Oke, de titel is misschien een beetje vaag, maar zo had ik het snel in word genoemd.
Ik heb nu een stukje geschreven in een andere stijl dan die ik normaal heb (denk ik). Niet erg lang over het stukje gedaan, maar ik vraag me af wat jullie hiervan vinden.
Het kan natuurlijk zo zijn dat dit helemaal niks is, maar ik wil gewoon verschillende stijlen uitproberen.
Het is trouwens wel de bedoeling dat ik het afschrijf; als kort verhaal.
Meningen zijn erg welkom

:
Misschien niet het ideale moment om dit op te schrijven, maar ik moet het er maar mee doen. Stomdronken zou ik niet willen zeggen, maar wel zo aangeschoten dat ik mijn pen niet meer zonder bibberen kan vasthouden. Misschien verhoogt dat wel weer de waarde van het verhaal, omdat je nu ook de toestand van de schrijver kan zien in plaats van alleen te lezen.
Maar genoeg over dat. Ik dwaal af.
Het is nu zaterdagochtend, ik schat ongeveer vijf uur. Ik zit achter mijn bureautje op mijn te kleine kamer verlicht door mijn leeslamp.
Hoe kan op zo’n moment een goed verhaal worden geschreven, vraag je je misschien af. Ik in ieder geval wel. Toch zal ik het proberen, want ik moet, nee ik wíl het opschrijven.
Het verhaal van afgelopen avond en nacht.
Heb ik je al nieuwsgierig gemaakt? Dat moet wel, want het is verdomd interessant.
Gisteravond moest het een waarom-leef-ik-eigenlijk-avond worden. Ik was al geheel in de stemming, want ik had ruzie met mijn beste vriend om iets totaal onbelangrijks en mijn cijfers op school waren zo ongeveer op hun dieptepunt.
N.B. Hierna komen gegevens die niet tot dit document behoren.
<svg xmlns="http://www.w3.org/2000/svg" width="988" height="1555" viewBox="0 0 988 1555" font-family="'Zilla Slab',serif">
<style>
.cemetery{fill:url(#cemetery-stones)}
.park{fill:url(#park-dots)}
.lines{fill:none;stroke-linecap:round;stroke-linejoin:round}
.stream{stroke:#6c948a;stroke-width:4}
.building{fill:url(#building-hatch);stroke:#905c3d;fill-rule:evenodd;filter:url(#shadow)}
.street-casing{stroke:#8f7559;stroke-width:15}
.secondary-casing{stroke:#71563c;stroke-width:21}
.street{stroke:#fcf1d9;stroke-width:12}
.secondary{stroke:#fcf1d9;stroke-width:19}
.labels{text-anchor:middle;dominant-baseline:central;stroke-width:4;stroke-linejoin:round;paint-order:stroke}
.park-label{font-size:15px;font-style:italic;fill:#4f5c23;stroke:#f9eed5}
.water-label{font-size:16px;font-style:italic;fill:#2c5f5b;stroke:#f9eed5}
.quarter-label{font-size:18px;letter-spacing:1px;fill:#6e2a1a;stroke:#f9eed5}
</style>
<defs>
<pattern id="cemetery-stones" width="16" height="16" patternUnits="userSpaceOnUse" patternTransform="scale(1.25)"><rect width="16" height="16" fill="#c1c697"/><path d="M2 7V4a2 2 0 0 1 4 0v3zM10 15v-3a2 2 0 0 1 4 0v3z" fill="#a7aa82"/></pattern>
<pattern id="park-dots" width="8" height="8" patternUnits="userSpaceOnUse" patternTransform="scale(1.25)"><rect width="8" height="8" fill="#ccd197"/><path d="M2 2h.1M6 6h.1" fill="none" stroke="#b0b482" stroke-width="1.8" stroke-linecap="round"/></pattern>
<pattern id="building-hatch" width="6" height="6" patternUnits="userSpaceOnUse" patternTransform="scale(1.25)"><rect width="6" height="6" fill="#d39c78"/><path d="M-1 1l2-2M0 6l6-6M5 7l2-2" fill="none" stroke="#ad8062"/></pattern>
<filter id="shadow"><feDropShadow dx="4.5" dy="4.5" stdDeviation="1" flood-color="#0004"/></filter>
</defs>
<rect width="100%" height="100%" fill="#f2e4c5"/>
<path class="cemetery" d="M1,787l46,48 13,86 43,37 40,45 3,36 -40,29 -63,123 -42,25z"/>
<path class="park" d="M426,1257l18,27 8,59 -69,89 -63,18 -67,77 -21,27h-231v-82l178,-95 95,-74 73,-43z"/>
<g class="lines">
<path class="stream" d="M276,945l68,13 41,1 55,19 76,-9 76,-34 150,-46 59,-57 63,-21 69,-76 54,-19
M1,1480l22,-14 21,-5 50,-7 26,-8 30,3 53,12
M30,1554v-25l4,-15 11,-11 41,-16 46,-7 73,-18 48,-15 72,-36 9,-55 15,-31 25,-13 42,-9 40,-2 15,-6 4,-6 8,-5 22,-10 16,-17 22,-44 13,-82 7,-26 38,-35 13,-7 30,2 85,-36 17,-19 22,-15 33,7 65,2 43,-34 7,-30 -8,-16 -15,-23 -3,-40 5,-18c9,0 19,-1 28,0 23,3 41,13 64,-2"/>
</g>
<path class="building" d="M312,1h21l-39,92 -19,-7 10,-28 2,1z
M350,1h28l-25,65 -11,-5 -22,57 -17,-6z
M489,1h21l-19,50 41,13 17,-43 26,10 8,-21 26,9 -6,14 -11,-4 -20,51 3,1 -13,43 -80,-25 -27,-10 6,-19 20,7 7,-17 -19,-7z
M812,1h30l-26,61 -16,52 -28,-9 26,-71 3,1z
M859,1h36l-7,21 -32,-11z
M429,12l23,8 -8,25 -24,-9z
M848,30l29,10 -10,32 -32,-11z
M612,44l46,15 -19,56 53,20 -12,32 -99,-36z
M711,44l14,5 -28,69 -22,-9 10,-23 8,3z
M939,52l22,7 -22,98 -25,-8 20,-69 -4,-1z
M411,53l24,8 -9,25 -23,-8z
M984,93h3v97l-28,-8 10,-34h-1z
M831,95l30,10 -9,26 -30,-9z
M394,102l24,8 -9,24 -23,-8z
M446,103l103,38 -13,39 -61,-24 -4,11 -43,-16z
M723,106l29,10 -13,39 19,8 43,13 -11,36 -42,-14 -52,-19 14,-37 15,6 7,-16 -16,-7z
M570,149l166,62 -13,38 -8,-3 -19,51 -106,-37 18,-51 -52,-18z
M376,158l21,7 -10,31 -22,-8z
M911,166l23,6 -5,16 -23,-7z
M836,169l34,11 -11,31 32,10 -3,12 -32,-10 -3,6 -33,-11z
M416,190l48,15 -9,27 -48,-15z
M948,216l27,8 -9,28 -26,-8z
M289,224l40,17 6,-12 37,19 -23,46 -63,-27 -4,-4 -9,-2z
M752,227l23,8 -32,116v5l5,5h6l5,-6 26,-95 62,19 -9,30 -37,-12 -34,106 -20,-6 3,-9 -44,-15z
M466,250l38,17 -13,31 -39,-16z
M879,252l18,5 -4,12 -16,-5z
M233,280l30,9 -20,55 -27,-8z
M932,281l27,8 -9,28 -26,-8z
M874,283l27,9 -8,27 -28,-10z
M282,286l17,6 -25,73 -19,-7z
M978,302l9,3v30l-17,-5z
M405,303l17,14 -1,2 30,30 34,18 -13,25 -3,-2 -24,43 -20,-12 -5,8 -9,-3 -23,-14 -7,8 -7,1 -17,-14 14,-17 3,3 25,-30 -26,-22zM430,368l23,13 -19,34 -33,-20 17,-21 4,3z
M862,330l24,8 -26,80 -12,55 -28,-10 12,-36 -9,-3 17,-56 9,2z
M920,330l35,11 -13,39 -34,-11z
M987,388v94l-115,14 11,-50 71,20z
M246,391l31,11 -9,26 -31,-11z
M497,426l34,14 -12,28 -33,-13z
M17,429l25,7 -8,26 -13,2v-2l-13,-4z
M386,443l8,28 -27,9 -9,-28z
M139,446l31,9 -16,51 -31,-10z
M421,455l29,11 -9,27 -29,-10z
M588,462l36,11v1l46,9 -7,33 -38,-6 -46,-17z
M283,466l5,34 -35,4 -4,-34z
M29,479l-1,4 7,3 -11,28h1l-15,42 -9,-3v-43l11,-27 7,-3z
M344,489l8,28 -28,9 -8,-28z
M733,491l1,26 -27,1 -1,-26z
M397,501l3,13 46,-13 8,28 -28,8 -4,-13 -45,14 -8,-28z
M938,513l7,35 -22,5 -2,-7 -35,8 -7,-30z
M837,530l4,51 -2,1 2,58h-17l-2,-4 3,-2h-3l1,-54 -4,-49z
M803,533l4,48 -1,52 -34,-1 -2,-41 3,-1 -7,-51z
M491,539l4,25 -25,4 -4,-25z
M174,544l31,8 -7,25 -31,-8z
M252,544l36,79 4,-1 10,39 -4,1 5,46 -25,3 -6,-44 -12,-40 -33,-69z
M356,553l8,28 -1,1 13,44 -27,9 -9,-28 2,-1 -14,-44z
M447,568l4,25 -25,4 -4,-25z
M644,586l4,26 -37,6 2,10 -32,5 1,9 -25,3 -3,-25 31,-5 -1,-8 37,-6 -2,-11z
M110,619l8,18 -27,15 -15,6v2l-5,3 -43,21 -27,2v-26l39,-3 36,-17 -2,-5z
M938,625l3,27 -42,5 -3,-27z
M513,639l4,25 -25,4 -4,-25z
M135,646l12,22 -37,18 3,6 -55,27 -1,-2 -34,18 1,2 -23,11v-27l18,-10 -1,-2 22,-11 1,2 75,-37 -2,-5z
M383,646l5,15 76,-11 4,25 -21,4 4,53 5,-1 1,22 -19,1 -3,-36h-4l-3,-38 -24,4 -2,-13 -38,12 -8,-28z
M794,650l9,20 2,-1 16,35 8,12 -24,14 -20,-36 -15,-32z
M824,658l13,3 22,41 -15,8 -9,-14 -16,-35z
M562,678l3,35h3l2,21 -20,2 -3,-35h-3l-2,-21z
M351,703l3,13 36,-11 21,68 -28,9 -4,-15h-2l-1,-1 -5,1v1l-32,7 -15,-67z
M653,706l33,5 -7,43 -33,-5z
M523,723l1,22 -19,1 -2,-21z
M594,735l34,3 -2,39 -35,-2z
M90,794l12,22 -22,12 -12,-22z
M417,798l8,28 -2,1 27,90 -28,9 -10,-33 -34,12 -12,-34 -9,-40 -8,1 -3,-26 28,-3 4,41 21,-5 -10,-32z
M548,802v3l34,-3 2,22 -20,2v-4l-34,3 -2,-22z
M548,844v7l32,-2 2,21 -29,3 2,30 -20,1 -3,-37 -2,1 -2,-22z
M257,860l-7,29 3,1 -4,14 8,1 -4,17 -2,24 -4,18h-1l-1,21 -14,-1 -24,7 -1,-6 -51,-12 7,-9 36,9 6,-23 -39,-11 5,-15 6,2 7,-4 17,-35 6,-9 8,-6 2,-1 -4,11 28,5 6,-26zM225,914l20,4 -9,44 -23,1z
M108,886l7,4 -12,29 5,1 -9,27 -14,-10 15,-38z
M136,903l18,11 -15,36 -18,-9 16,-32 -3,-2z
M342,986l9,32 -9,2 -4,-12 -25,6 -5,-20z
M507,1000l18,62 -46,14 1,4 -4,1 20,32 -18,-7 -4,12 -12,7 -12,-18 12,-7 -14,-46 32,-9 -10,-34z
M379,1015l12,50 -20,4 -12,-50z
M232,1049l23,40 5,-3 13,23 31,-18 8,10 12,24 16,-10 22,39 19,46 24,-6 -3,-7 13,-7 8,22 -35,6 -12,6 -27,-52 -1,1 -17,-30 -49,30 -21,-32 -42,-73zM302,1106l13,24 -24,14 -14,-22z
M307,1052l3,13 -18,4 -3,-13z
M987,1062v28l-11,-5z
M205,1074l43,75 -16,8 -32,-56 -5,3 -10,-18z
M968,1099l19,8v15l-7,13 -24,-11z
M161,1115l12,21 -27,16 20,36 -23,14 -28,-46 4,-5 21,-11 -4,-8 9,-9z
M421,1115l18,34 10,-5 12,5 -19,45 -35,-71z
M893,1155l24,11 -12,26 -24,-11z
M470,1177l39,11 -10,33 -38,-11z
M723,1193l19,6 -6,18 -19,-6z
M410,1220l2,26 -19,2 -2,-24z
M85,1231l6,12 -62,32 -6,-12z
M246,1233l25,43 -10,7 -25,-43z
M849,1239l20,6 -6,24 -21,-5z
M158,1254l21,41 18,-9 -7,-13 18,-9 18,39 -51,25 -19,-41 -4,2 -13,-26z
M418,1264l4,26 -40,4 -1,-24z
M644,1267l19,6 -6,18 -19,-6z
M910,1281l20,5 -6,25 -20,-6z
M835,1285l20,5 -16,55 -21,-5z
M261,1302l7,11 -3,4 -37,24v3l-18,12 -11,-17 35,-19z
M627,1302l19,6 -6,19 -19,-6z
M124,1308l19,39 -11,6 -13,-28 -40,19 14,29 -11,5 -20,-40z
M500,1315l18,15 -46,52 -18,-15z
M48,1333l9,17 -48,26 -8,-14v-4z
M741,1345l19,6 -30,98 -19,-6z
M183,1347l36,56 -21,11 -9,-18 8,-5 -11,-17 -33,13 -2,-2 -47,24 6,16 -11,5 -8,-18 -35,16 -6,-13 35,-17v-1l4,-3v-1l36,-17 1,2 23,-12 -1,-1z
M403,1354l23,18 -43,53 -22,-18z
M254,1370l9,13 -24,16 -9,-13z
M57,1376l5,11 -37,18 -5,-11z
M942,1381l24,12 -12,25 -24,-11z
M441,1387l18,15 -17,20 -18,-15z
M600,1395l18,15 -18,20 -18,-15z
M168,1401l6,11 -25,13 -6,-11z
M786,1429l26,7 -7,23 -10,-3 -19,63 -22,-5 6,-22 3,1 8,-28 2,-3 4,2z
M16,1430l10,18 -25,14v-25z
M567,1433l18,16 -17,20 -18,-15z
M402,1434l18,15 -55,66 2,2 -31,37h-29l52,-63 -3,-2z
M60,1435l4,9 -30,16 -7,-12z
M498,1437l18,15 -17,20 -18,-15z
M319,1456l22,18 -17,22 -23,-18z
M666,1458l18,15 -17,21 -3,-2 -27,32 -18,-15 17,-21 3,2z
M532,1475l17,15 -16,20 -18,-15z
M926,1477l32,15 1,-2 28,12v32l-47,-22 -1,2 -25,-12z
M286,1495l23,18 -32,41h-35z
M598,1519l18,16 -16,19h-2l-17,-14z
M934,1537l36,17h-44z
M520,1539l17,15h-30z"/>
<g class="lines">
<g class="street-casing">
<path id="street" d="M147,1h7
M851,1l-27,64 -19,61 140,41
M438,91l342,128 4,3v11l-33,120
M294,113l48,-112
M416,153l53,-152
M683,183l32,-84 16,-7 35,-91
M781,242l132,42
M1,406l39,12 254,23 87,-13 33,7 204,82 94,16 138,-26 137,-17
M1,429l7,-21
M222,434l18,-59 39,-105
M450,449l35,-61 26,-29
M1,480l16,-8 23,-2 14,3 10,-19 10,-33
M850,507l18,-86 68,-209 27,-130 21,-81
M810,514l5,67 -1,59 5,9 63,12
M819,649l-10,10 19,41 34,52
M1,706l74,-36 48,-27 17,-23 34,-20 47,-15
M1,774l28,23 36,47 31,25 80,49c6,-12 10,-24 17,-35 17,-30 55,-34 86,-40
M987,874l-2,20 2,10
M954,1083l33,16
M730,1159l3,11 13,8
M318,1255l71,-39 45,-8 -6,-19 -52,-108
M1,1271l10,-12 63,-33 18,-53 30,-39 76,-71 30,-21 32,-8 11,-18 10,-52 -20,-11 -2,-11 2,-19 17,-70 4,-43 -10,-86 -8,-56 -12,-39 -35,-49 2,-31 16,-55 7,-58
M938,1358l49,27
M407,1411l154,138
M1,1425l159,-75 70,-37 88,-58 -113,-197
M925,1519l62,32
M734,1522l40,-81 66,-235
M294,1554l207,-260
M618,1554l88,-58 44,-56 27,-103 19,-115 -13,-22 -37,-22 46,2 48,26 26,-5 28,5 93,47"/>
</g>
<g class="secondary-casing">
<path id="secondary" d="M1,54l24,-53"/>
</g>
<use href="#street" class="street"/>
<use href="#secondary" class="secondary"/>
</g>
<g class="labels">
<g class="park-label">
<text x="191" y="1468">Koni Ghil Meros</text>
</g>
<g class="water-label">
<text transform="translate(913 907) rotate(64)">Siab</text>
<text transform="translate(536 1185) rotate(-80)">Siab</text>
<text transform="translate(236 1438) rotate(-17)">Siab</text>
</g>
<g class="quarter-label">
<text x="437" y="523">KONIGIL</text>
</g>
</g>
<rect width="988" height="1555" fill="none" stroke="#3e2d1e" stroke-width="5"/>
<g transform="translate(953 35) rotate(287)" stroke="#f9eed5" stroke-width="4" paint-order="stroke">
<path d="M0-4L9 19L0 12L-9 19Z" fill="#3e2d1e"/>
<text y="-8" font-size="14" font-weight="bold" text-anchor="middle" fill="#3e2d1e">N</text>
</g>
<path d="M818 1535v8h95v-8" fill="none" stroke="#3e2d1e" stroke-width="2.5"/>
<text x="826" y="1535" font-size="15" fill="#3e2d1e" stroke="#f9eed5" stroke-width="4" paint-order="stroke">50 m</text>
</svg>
Maar het werd me niet gegund om stil en eenzaam op mijn kamer te gaan zitten. Door mijn kamerraam zag ik een auto aan komen rijden die ik op dat moment liever niet had gezien: de auto van mijn oom en tante.
O, het zijn geen verschrikkelijke mensen hoor (het komt in de buurt), maar hoe moet ik het zeggen… Ze zijn zo, aanwezig en bemoeiziek. Als ze hier komen lijkt het altijd wel alsof mijn moeders zus mijn moeder op een fout wil betrappen. En ik, die net mijn tussenrapport had ontvangen met niet van die heel geweldige cijfers, wilde mijn moeder de triomf op haar zus' gezicht besparen als ze mijn rapport zou vergelijken met die van haar eigen zoon. Ja, want zo was ze precies.
Natuurlijk vluchtte ik ook uit eigenbelang, maar dit was wel een heel mooi en nobel excuus. Ik vluchtte, ja. Via de achterdeur glipte ik ongemerkt weg toen iedereen in de gang stond en ik mijn oom al bulderend hoorde lachen.
Voordat ik er vandoor ging had ik gelukkig mijn jas van de kapstok gegrist, want het was behoorlijk koud buiten. Ik liep het tuinpaadje uit en besloot naar de haven te gaan. Het waarom in die beslissing is niet zo erg interessant, want ik woon nu eenmaal in een havenstadje, die, op de haven na, net zo ingeslapen is als elk ander gehucht.
Door de kou waren niet veel mensen buiten, op een paar jongeren op brommers na die joelend me voorbij reden. Mijn stemming bevond zich nog steeds op een dieptepunt.
Terwijl ik stenenschoppend verder liep merkte ik verder niks van de omgeving om mij heen. Dat is misschien de reden dat ik alleen de jongeren op de brommers had opgemerkt, want later bleek dat er wel degelijk veel mensen op de been waren.
Mijn aandacht werd uiteindelijk toch getrokken door het lawaai dat van de haven afkwam. Voor zover ik kon zien was die verlicht door een groot vuur dat er brandde (ik had op zijn minst kunnen ruiken dat er wat aan de hand was) en stond er een massa mensen omheen. Tegen de huizen stonden fietsen geparkeerd en even verderop zag ik de brommers staan die me even geleden voorbij waren gereden.